- **Consigne**
Reprenez tout le passage de l'entretien qui va de « Les fidèles de » jusqu'à « question générationnelle ? », en substituant « rupture » à « fracture ».

- **Texte extrait**

----

2 novembre 2006

Les risques d’une double liturgie - Odon Vallet
02 novembre 2006 - temoignagechretien.fr - propos recueillis par Jérôme Anciberro
Les risques d’une double liturgie
Comment analysez-vous l’actuelle poussée du traditionalisme catholique ?

Odon Vallet
: C’est un mouvement de retour à un passé idéalisé qu’on peut qualifier de nostalgique. Il est vrai que les églises étaient mieux remplies quand on disait la messe en latin. Mais en Afrique ou en Asie, les églises catholiques sont aujourd’hui pleines, et ce n’est pas grâce au latin. Cela prouve bien que l’influence de la langue et du rite est, de ce point de vue, relativement secondaire.

La coexistence de deux rites est-elle possible au sein de l’Église romaine ?
Il me semble difficile d’avoir deux rites aussi différents au sein d’une même église. Surtout dans l’Église romaine qui se caractérise par son unité et sa hiérarchie. L’exemple des Églises catholiques orientales ne vaut pas, puisque chaque Église orientale a son propre rite et non pas ses rites. Au Liban, l’Église melkite est passée du grec à l’arabe. Désormais, on dit la messe en arabe et on appelle Dieu « Allah ». Cela n’a pas vidé les églises. Par ailleurs, il serait très difficile pour un prêtre de célébrer la messe dans les deux rites. Il y aurait un vrai apprentissage nécessaire. Et des risques de confusion. Non seulement sur le plan des paroles, mais aussi sur celui des gestes. Une liturgie est faite d’une certaine accoutumance à des formes, des mots, des gestes, qui vient après de longues années. Il y a des automatismes qui font qu’on peut se concentrer sur le sens des mots et des gestes sans avoir à craindre les erreurs.

Quel est le type de tensions que cette coexistence de deux rites peut produire ?
Les fidèles de plus de 60 ans, qui sont fort nombreux, ont connu le passage du rite de Pie V à celui de Paul VI. Je n’imagine pas qu’on puisse leur demander un retour en arrière. Cela voudrait dire que le rite de Paul VI a échoué. à l’extrême rigueur, dans des grandes métropoles comme Paris, on pourra toujours trouver une paroisse à sa convenance et aller voir ailleurs si jamais le rite dominant dans l’église qu’on fréquente ne convient pas. Dans des villes moyennes ou en milieu rural, ce serait bien entendu impossible. Certains fidèles entendraient la messe de Paul VI et d’autres celle de Pie V. Il y a là un risque évident de fracture.

Est-ce seulement une question générationnelle ?

----

- **Données fournies**

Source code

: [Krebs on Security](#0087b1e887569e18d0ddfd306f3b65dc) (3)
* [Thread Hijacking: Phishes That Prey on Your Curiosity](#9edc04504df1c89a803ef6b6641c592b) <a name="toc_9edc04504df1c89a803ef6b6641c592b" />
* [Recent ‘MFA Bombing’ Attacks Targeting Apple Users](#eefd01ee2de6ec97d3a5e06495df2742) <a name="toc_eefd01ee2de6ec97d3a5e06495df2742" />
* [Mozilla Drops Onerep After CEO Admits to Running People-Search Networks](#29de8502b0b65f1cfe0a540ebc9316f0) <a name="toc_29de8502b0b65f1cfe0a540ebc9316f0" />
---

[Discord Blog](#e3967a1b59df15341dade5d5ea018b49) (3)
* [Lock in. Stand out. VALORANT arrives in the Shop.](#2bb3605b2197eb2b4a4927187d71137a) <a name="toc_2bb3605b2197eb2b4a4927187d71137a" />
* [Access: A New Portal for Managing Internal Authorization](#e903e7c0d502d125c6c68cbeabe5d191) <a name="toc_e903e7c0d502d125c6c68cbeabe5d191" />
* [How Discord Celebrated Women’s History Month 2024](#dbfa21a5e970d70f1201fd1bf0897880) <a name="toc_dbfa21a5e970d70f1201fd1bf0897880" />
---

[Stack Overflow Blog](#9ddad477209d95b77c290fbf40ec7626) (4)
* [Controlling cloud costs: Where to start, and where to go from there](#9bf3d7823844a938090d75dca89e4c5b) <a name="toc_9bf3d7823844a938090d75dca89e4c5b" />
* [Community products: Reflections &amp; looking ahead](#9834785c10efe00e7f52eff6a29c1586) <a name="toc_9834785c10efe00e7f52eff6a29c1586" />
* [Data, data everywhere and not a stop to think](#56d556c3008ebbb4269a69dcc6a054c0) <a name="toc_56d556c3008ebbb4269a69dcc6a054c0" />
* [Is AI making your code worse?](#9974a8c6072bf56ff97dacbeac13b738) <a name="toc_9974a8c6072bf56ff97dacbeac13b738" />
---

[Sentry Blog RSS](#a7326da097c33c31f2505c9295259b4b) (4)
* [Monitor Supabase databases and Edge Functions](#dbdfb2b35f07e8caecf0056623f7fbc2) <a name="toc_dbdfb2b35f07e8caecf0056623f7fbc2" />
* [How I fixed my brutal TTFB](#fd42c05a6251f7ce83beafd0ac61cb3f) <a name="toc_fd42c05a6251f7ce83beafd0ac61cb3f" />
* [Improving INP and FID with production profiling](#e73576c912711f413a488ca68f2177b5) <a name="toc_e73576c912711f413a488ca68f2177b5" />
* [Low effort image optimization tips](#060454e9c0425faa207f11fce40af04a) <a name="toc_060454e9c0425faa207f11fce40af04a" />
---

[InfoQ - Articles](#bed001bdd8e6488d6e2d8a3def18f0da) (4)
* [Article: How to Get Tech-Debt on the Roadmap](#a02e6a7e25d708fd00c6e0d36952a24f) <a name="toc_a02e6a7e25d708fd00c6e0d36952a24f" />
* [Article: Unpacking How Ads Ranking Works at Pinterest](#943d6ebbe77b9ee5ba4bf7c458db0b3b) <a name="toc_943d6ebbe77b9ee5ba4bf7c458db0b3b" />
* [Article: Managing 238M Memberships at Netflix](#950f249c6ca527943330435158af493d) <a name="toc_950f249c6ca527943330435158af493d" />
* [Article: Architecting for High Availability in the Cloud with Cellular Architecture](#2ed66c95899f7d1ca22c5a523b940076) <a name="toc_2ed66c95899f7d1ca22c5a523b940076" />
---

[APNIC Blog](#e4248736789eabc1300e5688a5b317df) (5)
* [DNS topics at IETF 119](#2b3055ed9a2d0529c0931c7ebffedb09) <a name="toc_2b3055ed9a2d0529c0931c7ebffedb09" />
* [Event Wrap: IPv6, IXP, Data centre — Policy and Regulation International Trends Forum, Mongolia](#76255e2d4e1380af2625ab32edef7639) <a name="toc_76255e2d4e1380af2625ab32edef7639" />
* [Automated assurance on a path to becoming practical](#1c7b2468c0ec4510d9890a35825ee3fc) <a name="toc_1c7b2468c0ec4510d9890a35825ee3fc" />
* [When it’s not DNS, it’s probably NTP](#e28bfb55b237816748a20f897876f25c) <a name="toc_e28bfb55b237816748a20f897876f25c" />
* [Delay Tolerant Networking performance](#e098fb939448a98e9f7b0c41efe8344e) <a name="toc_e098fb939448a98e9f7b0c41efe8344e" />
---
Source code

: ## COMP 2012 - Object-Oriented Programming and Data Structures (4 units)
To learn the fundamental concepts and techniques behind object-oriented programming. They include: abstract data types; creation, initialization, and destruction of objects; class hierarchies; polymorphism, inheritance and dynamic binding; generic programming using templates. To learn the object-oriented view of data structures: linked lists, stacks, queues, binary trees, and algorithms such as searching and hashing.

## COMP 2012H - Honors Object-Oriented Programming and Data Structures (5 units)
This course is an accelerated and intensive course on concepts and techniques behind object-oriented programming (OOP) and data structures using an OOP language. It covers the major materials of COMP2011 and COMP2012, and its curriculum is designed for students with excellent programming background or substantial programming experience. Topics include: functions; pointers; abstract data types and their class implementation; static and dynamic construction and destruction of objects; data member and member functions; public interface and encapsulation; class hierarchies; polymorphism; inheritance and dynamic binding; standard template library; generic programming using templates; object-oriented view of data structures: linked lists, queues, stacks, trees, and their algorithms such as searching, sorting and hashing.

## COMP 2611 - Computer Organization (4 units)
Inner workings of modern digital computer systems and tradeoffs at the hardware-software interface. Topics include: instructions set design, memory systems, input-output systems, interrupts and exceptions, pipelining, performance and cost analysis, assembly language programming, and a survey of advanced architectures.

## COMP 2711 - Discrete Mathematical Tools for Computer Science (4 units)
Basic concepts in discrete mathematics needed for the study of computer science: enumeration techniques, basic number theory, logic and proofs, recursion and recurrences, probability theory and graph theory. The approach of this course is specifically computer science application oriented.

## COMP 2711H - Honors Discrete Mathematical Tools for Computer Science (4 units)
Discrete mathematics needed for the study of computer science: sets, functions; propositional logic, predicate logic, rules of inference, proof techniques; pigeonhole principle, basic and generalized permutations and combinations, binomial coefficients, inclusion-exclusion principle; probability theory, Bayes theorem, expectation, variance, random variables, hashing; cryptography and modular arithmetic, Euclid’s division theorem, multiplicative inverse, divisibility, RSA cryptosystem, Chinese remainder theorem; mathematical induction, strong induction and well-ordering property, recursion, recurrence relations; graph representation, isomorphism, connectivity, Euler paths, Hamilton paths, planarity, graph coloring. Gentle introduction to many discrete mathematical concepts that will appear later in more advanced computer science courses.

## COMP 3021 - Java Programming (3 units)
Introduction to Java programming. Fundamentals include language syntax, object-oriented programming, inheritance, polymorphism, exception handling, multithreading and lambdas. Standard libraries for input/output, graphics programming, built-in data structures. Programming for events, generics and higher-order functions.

----

- **Corrigé**
Les fidèles de plus de 60 ans, qui sont fort nombreux, ont connu le passage du rite de Pie V à celui de Paul VI. Je n’imagine pas qu’on puisse leur demander un retour en arrière. Cela voudrait dire que le rite de Paul VI a échoué. à l’extrême rigueur, dans des grandes métropoles comme Paris, on pourra toujours trouver une paroisse à sa convenance et aller voir ailleurs si jamais le rite dominant dans l’église qu’on fréquente ne convient pas. Dans des villes moyennes ou en milieu rural, ce serait bien entendu impossible. Certains fidèles entendraient la messe de Paul VI et d’autres celle de Pie V. Il y a là un risque évident de rupture.

Est-ce seulement une question générationnelle ?